*The data*
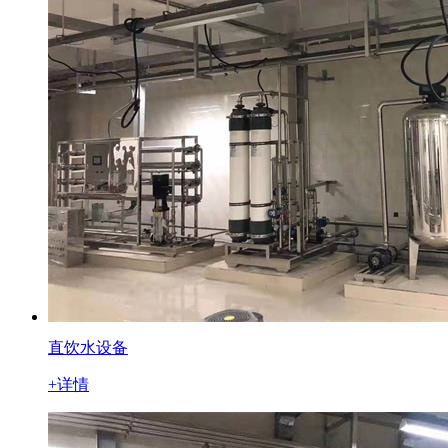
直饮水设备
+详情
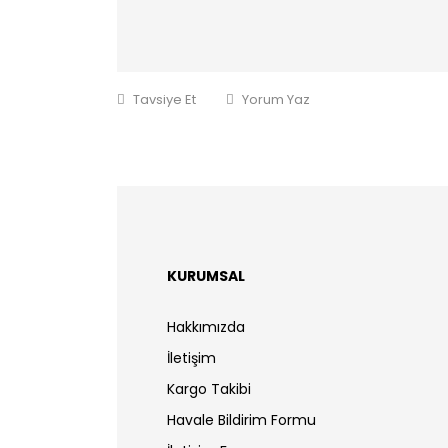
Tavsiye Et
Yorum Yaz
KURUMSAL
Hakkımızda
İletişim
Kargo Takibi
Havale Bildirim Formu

*What this task involves*
Rewrite the lines of text from the material with "Kargo Takibi" replaced by "Sipariş Takibi" and everything else unchanged. Leave the pictures out.

*Exercise output*
直饮水设备
+详情
Tavsiye Et
Yorum Yaz
KURUMSAL
Hakkımızda
İletişim
Sipariş Takibi
Havale Bildirim Formu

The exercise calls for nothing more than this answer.